(INFORMATION GIVEN Opens)

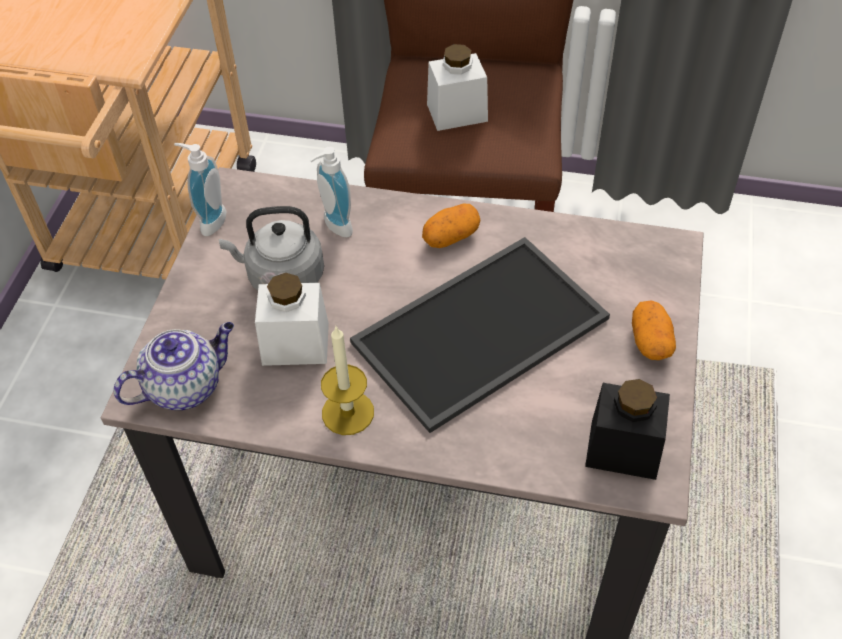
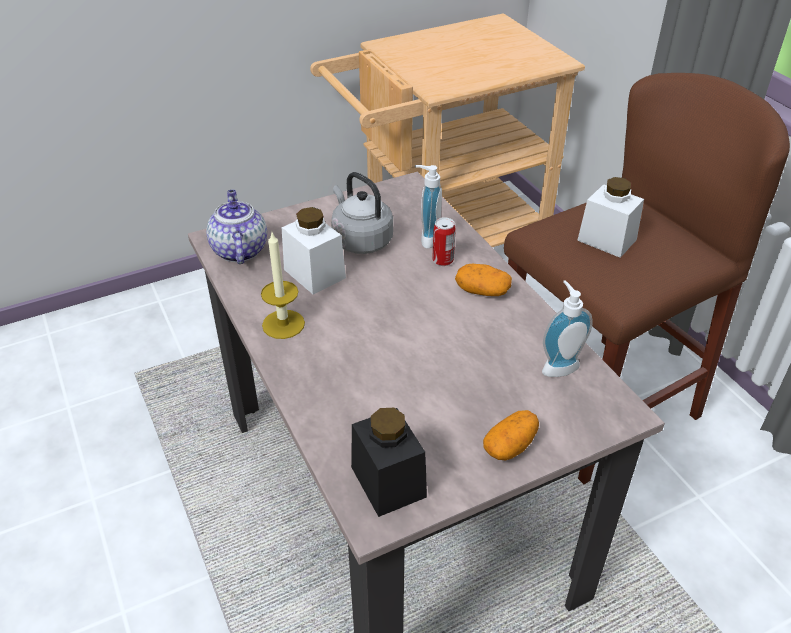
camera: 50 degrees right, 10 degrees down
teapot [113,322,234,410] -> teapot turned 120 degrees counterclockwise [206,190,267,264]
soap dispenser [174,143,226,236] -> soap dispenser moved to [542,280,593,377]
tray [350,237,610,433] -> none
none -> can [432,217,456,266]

(INFORMATION GIVEN Closes)

◆ WHAT NEEDS TO BE DONE
Your answer should consist of the lines from the line with "teapot [113,322,234,410] ->" through the last line of the data, set down exactly, both included.

◆ RESPONSE AREA
teapot [113,322,234,410] -> teapot turned 120 degrees counterclockwise [206,190,267,264]
soap dispenser [174,143,226,236] -> soap dispenser moved to [542,280,593,377]
tray [350,237,610,433] -> none
none -> can [432,217,456,266]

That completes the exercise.